I nodded, wiping my hands on my jeans as I stood. “Where we going,” I asked.

“We’re gonna go visit grandpa.”

A while later, Shady Acres appeared before us tucked into the side of the mountain to the right of the interstate. It looked more institutional than the residential community it purported to be. I’d always thought of senior care centers as human public storage. Like the old and useless things people tucked away in metal crates, Shady Acres was a place to store someone you weren’t yet ready to let go of, but who you didn’t want hanging around your home, cluttering up your space.

Grandpa Rhoades had been in storage since I was eight, when his mind had gone and they’d found him wandering half-naked down Main Street during the Independence Day parade.

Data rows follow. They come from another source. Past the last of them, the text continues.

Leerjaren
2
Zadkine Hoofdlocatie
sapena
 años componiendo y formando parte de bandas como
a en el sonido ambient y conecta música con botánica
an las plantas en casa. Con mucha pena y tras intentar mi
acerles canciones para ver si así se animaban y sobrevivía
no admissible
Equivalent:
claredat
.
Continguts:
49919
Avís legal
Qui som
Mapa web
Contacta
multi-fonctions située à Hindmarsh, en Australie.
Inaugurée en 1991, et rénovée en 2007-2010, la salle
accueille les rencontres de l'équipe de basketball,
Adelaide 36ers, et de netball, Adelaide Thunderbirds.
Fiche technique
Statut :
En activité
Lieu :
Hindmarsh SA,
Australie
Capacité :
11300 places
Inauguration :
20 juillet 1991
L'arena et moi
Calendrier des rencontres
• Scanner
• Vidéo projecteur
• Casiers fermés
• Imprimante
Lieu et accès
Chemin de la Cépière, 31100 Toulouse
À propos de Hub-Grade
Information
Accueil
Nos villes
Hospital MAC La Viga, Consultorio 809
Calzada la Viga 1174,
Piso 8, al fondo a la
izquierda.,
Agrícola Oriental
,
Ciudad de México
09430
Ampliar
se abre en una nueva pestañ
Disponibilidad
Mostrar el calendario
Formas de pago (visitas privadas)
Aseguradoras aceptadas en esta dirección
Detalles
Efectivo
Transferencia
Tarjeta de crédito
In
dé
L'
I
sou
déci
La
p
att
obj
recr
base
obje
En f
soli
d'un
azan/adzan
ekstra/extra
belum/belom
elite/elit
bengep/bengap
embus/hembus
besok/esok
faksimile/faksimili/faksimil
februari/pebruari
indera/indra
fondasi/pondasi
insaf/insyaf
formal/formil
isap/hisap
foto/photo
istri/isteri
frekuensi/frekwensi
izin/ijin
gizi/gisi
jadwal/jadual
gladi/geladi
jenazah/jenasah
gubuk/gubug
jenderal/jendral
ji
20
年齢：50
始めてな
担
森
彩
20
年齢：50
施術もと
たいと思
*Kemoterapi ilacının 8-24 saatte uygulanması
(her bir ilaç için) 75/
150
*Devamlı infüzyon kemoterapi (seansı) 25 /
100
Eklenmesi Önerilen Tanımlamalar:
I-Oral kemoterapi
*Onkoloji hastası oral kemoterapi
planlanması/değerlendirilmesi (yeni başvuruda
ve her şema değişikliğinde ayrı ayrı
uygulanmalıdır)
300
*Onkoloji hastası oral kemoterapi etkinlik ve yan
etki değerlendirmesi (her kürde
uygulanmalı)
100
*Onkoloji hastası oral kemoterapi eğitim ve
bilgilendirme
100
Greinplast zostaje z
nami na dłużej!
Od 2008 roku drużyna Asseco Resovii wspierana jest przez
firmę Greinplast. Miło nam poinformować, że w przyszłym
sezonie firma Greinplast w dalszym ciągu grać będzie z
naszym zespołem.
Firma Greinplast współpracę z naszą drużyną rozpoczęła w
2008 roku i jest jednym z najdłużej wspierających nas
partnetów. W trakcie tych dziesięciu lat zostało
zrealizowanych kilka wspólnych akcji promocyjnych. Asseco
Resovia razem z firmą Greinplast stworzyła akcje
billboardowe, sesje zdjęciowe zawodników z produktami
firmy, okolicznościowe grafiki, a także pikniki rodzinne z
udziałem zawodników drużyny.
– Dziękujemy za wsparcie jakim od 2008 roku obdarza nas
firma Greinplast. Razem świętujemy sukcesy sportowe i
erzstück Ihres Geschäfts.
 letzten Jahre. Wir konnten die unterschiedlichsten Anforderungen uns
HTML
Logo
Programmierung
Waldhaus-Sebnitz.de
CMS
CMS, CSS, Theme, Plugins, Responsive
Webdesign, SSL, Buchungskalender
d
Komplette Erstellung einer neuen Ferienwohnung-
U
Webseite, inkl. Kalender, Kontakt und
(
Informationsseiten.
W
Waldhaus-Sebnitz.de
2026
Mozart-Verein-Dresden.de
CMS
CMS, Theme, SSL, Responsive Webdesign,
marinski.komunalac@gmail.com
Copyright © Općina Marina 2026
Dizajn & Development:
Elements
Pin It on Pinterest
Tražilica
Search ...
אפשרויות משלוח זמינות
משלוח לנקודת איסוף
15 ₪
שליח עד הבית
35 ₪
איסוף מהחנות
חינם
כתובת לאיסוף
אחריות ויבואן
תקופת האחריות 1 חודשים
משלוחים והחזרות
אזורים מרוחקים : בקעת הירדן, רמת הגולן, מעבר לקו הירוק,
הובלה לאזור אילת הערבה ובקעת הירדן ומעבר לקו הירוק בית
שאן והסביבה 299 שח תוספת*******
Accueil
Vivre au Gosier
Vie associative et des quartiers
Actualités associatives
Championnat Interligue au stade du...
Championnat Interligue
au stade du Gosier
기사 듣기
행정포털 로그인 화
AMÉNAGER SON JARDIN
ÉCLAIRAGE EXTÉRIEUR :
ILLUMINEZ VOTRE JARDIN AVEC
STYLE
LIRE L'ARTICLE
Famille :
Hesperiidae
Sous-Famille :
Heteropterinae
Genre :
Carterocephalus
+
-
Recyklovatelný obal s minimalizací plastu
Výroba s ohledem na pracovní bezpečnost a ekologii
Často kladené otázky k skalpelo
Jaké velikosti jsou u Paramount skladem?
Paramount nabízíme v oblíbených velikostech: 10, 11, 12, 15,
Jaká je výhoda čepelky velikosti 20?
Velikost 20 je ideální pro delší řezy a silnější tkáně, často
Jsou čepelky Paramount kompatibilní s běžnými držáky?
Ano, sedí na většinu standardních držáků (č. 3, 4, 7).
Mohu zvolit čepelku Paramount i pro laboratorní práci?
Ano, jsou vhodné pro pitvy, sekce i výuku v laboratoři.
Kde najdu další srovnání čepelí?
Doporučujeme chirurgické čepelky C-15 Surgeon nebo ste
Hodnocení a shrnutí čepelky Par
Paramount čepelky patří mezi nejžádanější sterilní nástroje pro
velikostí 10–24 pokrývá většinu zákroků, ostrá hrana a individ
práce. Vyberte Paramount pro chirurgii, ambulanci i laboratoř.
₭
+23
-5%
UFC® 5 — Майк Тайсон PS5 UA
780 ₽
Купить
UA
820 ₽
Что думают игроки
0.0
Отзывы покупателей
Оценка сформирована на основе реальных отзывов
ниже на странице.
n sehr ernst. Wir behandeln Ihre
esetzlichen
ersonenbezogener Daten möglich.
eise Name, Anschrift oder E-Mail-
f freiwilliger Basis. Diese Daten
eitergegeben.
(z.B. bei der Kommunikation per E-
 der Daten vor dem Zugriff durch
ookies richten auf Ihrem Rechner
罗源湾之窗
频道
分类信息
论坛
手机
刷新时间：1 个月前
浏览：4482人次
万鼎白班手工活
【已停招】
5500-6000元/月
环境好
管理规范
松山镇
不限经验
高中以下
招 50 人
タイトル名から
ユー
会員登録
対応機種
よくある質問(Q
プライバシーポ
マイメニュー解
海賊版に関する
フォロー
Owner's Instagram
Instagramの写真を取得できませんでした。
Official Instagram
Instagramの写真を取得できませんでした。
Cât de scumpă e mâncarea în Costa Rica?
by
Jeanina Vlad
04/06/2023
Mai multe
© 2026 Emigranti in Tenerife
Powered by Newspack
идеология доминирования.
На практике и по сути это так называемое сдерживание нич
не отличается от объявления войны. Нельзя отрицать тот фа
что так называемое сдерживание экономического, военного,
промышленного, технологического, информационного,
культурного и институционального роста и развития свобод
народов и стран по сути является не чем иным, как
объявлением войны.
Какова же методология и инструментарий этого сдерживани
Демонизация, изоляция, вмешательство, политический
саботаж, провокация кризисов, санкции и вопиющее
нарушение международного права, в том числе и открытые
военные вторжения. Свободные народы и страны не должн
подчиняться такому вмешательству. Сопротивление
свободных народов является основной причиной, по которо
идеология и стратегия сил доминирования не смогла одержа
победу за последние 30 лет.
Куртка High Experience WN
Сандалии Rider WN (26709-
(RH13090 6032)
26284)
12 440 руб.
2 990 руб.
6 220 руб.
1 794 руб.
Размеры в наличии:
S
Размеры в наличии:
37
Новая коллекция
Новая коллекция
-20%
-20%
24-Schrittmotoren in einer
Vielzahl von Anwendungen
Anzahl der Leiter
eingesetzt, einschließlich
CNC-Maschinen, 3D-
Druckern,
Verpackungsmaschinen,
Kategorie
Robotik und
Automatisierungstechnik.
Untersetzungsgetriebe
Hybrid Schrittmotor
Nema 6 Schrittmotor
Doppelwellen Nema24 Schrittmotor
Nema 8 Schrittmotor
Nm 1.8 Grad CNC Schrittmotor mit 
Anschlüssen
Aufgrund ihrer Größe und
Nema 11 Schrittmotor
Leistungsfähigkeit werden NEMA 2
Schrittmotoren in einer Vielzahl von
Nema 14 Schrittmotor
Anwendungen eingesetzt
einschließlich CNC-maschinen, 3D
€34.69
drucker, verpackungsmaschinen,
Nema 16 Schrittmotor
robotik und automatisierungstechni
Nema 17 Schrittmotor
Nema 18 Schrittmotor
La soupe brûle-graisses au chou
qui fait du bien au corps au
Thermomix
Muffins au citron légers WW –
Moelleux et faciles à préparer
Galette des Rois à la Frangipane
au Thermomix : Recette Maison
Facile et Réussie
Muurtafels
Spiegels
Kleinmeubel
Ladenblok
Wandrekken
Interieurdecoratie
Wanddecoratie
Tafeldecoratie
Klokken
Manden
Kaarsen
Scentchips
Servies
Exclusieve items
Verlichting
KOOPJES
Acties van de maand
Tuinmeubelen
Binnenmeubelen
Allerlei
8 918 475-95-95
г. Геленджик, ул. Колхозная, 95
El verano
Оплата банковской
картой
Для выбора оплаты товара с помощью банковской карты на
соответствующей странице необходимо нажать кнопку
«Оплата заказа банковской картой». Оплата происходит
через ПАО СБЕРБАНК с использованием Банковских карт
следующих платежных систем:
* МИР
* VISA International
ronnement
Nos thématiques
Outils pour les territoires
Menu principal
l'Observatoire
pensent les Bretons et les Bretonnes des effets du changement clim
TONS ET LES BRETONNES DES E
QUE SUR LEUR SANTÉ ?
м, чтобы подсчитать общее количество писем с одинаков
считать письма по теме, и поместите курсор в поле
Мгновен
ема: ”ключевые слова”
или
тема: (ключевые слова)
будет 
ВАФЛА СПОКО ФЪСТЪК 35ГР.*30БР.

I remember tagging along with Uncle Jim when he’d brought him to live there, unsure why the man who always kept butterscotch in his pocket for me was being sent away. Like the puppy Uncle Jim had bought me earlier that year that Maggie’d left on the side of the road one day because it’d done its business in her bed. As if a little puppy urine had been the worst thing to happen to her sheets.

Maggie hadn’t gone that day either. Uncle Jim told me once that Maggie and Grandpa Rhoades hadn’t spoken since the day Maggie tried to run off. To follow the English teacher who’d gotten her pregnant to California. The day I was born and ruined her plans.

I wasn’t much better though as I hadn’t been back to visit him since the day we dropped him off. Uncle Jim came religiously once a week on Sundays to read to him or sit with him, but I’d never returned after that first time. Uncle Jim always said it was just as well. Grandpa Rhoades usually couldn’t remember what day it was or who anyone was. Too many faces confused him.

I don’t think I’d have gone that day either if I hadn’t needed something to distract me from Garrett. It was either go to Shady Acres or sit at home staring at a phone that refused to ring. So, I’d hopped in the car and driven hours away, listening to Uncle Jim sing George Jones and Merle Haggard. Unlike the other members of my family, who couldn’t hold a tune in a bucket, Uncle Jim had a smooth, deep voice. I suppose in another life he could’ve made a living with music. It seemed an awful shame that the only people who ever got to hear him sing were me and Becca. Then again, it seemed me and Becca were all the fans he ever needed.